• _TASK INPUTS_:
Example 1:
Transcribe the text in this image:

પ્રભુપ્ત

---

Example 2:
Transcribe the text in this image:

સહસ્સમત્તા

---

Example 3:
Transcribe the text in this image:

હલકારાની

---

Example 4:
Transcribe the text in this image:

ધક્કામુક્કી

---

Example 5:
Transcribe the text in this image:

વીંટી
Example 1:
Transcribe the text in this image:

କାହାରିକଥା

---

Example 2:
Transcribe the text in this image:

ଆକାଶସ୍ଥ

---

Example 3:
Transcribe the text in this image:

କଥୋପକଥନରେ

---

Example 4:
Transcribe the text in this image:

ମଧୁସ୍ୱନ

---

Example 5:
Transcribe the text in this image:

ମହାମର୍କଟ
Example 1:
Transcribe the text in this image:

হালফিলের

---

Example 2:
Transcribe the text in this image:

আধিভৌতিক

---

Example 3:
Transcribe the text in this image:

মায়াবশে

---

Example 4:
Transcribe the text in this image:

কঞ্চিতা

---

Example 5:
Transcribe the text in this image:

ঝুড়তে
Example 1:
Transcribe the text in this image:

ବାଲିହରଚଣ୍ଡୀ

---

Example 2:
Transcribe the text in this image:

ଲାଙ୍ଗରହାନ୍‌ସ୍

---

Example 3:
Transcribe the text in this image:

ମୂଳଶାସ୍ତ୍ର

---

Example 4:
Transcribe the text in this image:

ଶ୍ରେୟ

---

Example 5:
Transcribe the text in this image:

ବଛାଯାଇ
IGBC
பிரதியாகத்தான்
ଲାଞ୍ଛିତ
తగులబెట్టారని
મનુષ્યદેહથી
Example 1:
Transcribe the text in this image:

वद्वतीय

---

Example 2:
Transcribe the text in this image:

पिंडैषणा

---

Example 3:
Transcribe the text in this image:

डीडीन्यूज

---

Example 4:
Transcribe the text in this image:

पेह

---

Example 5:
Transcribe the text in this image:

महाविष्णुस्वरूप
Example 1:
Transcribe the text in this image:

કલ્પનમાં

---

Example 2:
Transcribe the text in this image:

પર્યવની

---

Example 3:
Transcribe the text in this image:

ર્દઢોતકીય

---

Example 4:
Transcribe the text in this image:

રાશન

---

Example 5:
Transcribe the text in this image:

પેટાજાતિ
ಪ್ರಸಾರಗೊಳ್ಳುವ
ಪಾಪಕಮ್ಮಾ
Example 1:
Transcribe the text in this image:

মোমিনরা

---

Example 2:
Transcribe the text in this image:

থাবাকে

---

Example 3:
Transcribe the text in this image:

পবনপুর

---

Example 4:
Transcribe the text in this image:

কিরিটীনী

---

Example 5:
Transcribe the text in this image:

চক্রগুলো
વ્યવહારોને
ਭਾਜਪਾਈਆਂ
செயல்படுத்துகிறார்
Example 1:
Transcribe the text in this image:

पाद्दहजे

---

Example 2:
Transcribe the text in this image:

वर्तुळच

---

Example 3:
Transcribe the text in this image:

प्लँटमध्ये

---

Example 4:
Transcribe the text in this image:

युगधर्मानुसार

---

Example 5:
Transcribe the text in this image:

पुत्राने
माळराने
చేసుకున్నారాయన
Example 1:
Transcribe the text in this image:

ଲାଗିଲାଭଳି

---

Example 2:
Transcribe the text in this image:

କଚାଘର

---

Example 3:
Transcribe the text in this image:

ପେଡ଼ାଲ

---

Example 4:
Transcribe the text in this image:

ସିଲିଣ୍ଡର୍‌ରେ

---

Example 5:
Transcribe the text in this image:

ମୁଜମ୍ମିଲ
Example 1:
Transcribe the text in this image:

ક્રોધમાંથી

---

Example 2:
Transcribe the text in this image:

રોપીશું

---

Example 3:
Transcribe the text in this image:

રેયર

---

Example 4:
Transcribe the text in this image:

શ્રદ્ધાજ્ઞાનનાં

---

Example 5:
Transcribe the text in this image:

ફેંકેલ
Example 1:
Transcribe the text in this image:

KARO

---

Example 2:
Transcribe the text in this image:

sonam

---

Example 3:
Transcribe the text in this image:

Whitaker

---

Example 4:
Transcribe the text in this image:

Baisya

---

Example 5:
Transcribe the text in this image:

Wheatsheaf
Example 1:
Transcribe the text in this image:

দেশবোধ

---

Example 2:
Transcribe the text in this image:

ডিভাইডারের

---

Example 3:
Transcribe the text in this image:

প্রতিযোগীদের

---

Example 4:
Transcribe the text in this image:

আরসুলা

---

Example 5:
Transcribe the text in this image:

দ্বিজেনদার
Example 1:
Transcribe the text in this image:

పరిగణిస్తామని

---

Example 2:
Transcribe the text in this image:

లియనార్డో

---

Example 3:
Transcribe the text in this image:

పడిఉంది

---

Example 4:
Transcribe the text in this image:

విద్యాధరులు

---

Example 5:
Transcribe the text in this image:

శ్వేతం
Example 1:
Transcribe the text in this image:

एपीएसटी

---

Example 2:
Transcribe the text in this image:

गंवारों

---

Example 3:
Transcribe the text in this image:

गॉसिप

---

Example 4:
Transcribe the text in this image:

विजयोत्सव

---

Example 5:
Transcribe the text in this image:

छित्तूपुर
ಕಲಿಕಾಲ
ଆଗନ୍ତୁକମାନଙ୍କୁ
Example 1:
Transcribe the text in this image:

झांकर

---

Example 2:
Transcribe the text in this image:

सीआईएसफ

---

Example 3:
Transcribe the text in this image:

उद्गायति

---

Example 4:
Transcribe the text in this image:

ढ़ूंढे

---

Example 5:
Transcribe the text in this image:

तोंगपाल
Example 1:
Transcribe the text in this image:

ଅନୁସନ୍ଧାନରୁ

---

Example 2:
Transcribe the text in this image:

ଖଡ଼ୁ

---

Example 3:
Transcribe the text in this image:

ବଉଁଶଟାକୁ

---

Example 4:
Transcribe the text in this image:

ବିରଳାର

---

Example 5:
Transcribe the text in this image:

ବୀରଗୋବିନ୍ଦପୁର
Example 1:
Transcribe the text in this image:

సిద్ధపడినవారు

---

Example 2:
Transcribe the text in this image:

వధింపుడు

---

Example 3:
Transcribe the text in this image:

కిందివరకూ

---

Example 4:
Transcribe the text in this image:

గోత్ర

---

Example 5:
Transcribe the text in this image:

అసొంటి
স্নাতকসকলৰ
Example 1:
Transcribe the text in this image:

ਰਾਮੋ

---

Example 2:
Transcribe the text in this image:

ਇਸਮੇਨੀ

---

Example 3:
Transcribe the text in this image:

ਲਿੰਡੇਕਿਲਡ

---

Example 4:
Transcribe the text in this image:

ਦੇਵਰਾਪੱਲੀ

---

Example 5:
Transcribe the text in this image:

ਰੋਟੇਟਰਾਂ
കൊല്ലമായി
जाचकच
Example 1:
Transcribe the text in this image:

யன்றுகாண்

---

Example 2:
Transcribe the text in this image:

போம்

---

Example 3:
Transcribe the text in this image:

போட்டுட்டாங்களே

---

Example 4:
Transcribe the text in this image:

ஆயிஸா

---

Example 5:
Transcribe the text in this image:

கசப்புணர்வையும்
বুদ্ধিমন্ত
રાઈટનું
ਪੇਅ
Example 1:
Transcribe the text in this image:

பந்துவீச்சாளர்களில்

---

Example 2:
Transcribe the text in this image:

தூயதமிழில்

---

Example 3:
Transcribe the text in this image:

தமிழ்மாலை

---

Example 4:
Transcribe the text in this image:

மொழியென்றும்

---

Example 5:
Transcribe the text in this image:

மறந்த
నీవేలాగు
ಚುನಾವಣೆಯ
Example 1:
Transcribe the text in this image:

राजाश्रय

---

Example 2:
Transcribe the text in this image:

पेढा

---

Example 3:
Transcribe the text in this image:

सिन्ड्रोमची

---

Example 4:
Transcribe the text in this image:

• _PROBLEM TO SOLVE_: Give back the entire listing, line for line, exactly as it stands.

• _EXERCISE OUTPUT_:
Example 1:
Transcribe the text in this image:

પ્રભુપ્ત

---

Example 2:
Transcribe the text in this image:

સહસ્સમત્તા

---

Example 3:
Transcribe the text in this image:

હલકારાની

---

Example 4:
Transcribe the text in this image:

ધક્કામુક્કી

---

Example 5:
Transcribe the text in this image:

વીંટી
Example 1:
Transcribe the text in this image:

କାହାରିକଥା

---

Example 2:
Transcribe the text in this image:

ଆକାଶସ୍ଥ

---

Example 3:
Transcribe the text in this image:

କଥୋପକଥନରେ

---

Example 4:
Transcribe the text in this image:

ମଧୁସ୍ୱନ

---

Example 5:
Transcribe the text in this image:

ମହାମର୍କଟ
Example 1:
Transcribe the text in this image:

হালফিলের

---

Example 2:
Transcribe the text in this image:

আধিভৌতিক

---

Example 3:
Transcribe the text in this image:

মায়াবশে

---

Example 4:
Transcribe the text in this image:

কঞ্চিতা

---

Example 5:
Transcribe the text in this image:

ঝুড়তে
Example 1:
Transcribe the text in this image:

ବାଲିହରଚଣ୍ଡୀ

---

Example 2:
Transcribe the text in this image:

ଲାଙ୍ଗରହାନ୍‌ସ୍

---

Example 3:
Transcribe the text in this image:

ମୂଳଶାସ୍ତ୍ର

---

Example 4:
Transcribe the text in this image:

ଶ୍ରେୟ

---

Example 5:
Transcribe the text in this image:

ବଛାଯାଇ
IGBC
பிரதியாகத்தான்
ଲାଞ୍ଛିତ
తగులబెట్టారని
મનુષ્યદેહથી
Example 1:
Transcribe the text in this image:

वद्वतीय

---

Example 2:
Transcribe the text in this image:

पिंडैषणा

---

Example 3:
Transcribe the text in this image:

डीडीन्यूज

---

Example 4:
Transcribe the text in this image:

पेह

---

Example 5:
Transcribe the text in this image:

महाविष्णुस्वरूप
Example 1:
Transcribe the text in this image:

કલ્પનમાં

---

Example 2:
Transcribe the text in this image:

પર્યવની

---

Example 3:
Transcribe the text in this image:

ર્દઢોતકીય

---

Example 4:
Transcribe the text in this image:

રાશન

---

Example 5:
Transcribe the text in this image:

પેટાજાતિ
ಪ್ರಸಾರಗೊಳ್ಳುವ
ಪಾಪಕಮ್ಮಾ
Example 1:
Transcribe the text in this image:

মোমিনরা

---

Example 2:
Transcribe the text in this image:

থাবাকে

---

Example 3:
Transcribe the text in this image:

পবনপুর

---

Example 4:
Transcribe the text in this image:

কিরিটীনী

---

Example 5:
Transcribe the text in this image:

চক্রগুলো
વ્યવહારોને
ਭਾਜਪਾਈਆਂ
செயல்படுத்துகிறார்
Example 1:
Transcribe the text in this image:

पाद्दहजे

---

Example 2:
Transcribe the text in this image:

वर्तुळच

---

Example 3:
Transcribe the text in this image:

प्लँटमध्ये

---

Example 4:
Transcribe the text in this image:

युगधर्मानुसार

---

Example 5:
Transcribe the text in this image:

पुत्राने
माळराने
చేసుకున్నారాయన
Example 1:
Transcribe the text in this image:

ଲାଗିଲାଭଳି

---

Example 2:
Transcribe the text in this image:

କଚାଘର

---

Example 3:
Transcribe the text in this image:

ପେଡ଼ାଲ

---

Example 4:
Transcribe the text in this image:

ସିଲିଣ୍ଡର୍‌ରେ

---

Example 5:
Transcribe the text in this image:

ମୁଜମ୍ମିଲ
Example 1:
Transcribe the text in this image:

ક્રોધમાંથી

---

Example 2:
Transcribe the text in this image:

રોપીશું

---

Example 3:
Transcribe the text in this image:

રેયર

---

Example 4:
Transcribe the text in this image:

શ્રદ્ધાજ્ઞાનનાં

---

Example 5:
Transcribe the text in this image:

ફેંકેલ
Example 1:
Transcribe the text in this image:

KARO

---

Example 2:
Transcribe the text in this image:

sonam

---

Example 3:
Transcribe the text in this image:

Whitaker

---

Example 4:
Transcribe the text in this image:

Baisya

---

Example 5:
Transcribe the text in this image:

Wheatsheaf
Example 1:
Transcribe the text in this image:

দেশবোধ

---

Example 2:
Transcribe the text in this image:

ডিভাইডারের

---

Example 3:
Transcribe the text in this image:

প্রতিযোগীদের

---

Example 4:
Transcribe the text in this image:

আরসুলা

---

Example 5:
Transcribe the text in this image:

দ্বিজেনদার
Example 1:
Transcribe the text in this image:

పరిగణిస్తామని

---

Example 2:
Transcribe the text in this image:

లియనార్డో

---

Example 3:
Transcribe the text in this image:

పడిఉంది

---

Example 4:
Transcribe the text in this image:

విద్యాధరులు

---

Example 5:
Transcribe the text in this image:

శ్వేతం
Example 1:
Transcribe the text in this image:

एपीएसटी

---

Example 2:
Transcribe the text in this image:

गंवारों

---

Example 3:
Transcribe the text in this image:

गॉसिप

---

Example 4:
Transcribe the text in this image:

विजयोत्सव

---

Example 5:
Transcribe the text in this image:

छित्तूपुर
ಕಲಿಕಾಲ
ଆଗନ୍ତୁକମାନଙ୍କୁ
Example 1:
Transcribe the text in this image:

झांकर

---

Example 2:
Transcribe the text in this image:

सीआईएसफ

---

Example 3:
Transcribe the text in this image:

उद्गायति

---

Example 4:
Transcribe the text in this image:

ढ़ूंढे

---

Example 5:
Transcribe the text in this image:

तोंगपाल
Example 1:
Transcribe the text in this image:

ଅନୁସନ୍ଧାନରୁ

---

Example 2:
Transcribe the text in this image:

ଖଡ଼ୁ

---

Example 3:
Transcribe the text in this image:

ବଉଁଶଟାକୁ

---

Example 4:
Transcribe the text in this image:

ବିରଳାର

---

Example 5:
Transcribe the text in this image:

ବୀରଗୋବିନ୍ଦପୁର
Example 1:
Transcribe the text in this image:

సిద్ధపడినవారు

---

Example 2:
Transcribe the text in this image:

వధింపుడు

---

Example 3:
Transcribe the text in this image:

కిందివరకూ

---

Example 4:
Transcribe the text in this image:

గోత్ర

---

Example 5:
Transcribe the text in this image:

అసొంటి
স্নাতকসকলৰ
Example 1:
Transcribe the text in this image:

ਰਾਮੋ

---

Example 2:
Transcribe the text in this image:

ਇਸਮੇਨੀ

---

Example 3:
Transcribe the text in this image:

ਲਿੰਡੇਕਿਲਡ

---

Example 4:
Transcribe the text in this image:

ਦੇਵਰਾਪੱਲੀ

---

Example 5:
Transcribe the text in this image:

ਰੋਟੇਟਰਾਂ
കൊല്ലമായി
जाचकच
Example 1:
Transcribe the text in this image:

யன்றுகாண்

---

Example 2:
Transcribe the text in this image:

போம்

---

Example 3:
Transcribe the text in this image:

போட்டுட்டாங்களே

---

Example 4:
Transcribe the text in this image:

ஆயிஸா

---

Example 5:
Transcribe the text in this image:

கசப்புணர்வையும்
বুদ্ধিমন্ত
રાઈટનું
ਪੇਅ
Example 1:
Transcribe the text in this image:

பந்துவீச்சாளர்களில்

---

Example 2:
Transcribe the text in this image:

தூயதமிழில்

---

Example 3:
Transcribe the text in this image:

தமிழ்மாலை

---

Example 4:
Transcribe the text in this image:

மொழியென்றும்

---

Example 5:
Transcribe the text in this image:

மறந்த
నీవేలాగు
ಚುನಾವಣೆಯ
Example 1:
Transcribe the text in this image:

राजाश्रय

---

Example 2:
Transcribe the text in this image:

पेढा

---

Example 3:
Transcribe the text in this image:

सिन्ड्रोमची

---

Example 4:
Transcribe the text in this image:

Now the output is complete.